Personne ne chuchota aucune remarque, et les fous applaudirent. Ensuite, il lacéra les draps de son lit, et les fous applaudirent de nouveau.
Puis il brisa une chaise contre le mur, et les fous applaudirent encore, mais personne ne soupira la moindre réprobation.
Plus tard, il déambula tout nu dans les couloirs, les fous applaudirent plus fort, mais on le laissa faire.
Émilien était heureux, ça y est, se disait-il, j’ai trouvé mon coin de liberté !
Il déchira ses connaissances de grammaire et parla en mots falsifiés. Il se débarrassa de sa politesse, se mit à manger salement sous la table, se mouchait dans ses poches, cessa de se laver, de changer son linge...
Il cassa encore une chaise, puis une autre et une autre encore et encore.
Les infirmiers perdirent patience, et finirent par intervenir. On l’attacha sur son lit, on lui fit des piqûres et il chuta dans une semi-inconscience, lourde et douloureuse.
Il se réveilla le lendemain en sanglotant : son coin de liberté ne pouvait être ici. Lorsqu’on le libéra, il se doucha, se rasa, et s’habilla proprement, puis il déclara aux médecins qu’il désirait chercher ailleurs son coin de liberté.

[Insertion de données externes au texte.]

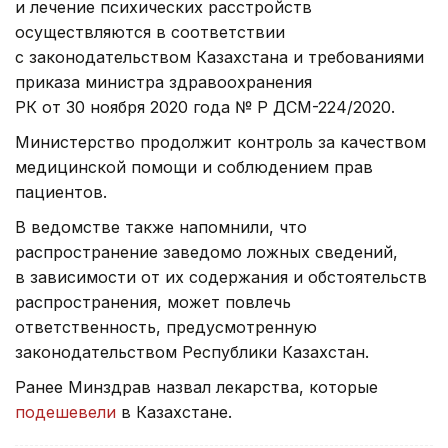
и лечение психических расстройств
осуществляются в соответствии
с законодательством Казахстана и требованиями
приказа министра здравоохранения
РК от 30 ноября 2020 года № ҚР ДСМ-224/2020.
Министерство продолжит контроль за качеством
медицинской помощи и соблюдением прав
пациентов.
В ведомстве также напомнили, что
распространение заведомо ложных сведений,
в зависимости от их содержания и обстоятельств
распространения, может повлечь
ответственность, предусмотренную
законодательством Республики Казахстан.
Ранее Минздрав назвал лекарства, которые
подешевели
в Казахстане.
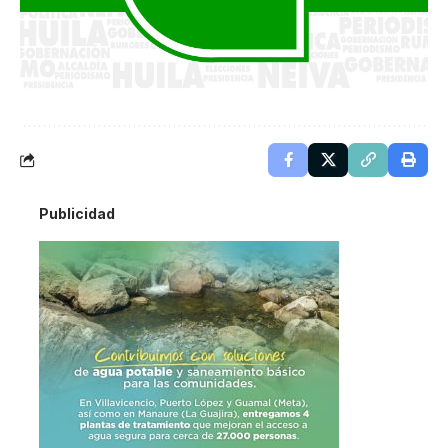
Publicidad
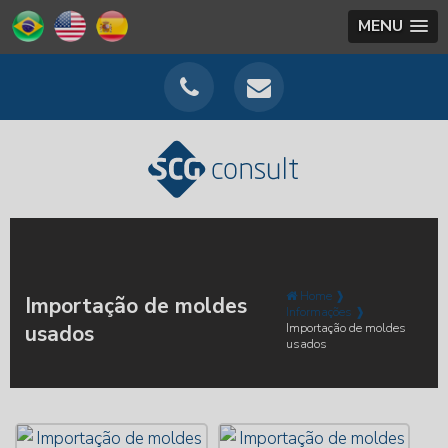
MENU
Home ❱
Importação de moldes
Informações ❱
usados
Importação de moldes
usados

On lui remit son bulletin de sortie, au grand regret des malades ; ce jeune homme rêveur qui cherchait son coin de liberté en brisant des chaises, les avait bien amusés...
Émilien ne savait plus où aller. À nouveau il s’assit sur l’un des bancs du parc. Le personnage famélique, fou et avion de chasse était toujours là.
- La dernière fois que nous nous étions rencontrés, ne vous avait-on pas abattu ? interrogea le jeune homme.
- Pensez-vous, je ne me laisse pas abattre pour si peu ! Et vous ? Cherchez-vous encore votre coin de liberté ? Oui ? Alors, regardez cette jeune fille qui passe...
Émilien regarda la jeune fille, et la trouva fort jolie.
Le fou-avion de chasse l’invita à s’asseoir un moment en leur compagnie.
- Ce jeune homme-là cherche un coin de liberté, qu’en pensez-vous Mademoiselle ?
- Moi aussi je cherchais autrefois un coin de liberté, murmura-t-elle, un univers de douceur au bout de son regard.
Émilien se redressa et la dévisagea avec une grande curiosité :
- Et vous l’avez trouvé ? Où ? je vous en conjure, dites-le moi...
- Il ne faut plus chercher Monsieur, dit-elle au jeune homme ému, il vous faut vivre maintenant...
Il se pencha vers elle :
- S’il-vous-plaît, apprenez-moi...
- D’accord, accepta-t-elle.
Et ils s’en allèrent ensemble vers la première leçon.
L’avion de chasse fou les vit partir, se frotta les oreilles de joie, et échangea une poignée de main avec un pigeon qui mâchouillait une tartine devant le banc.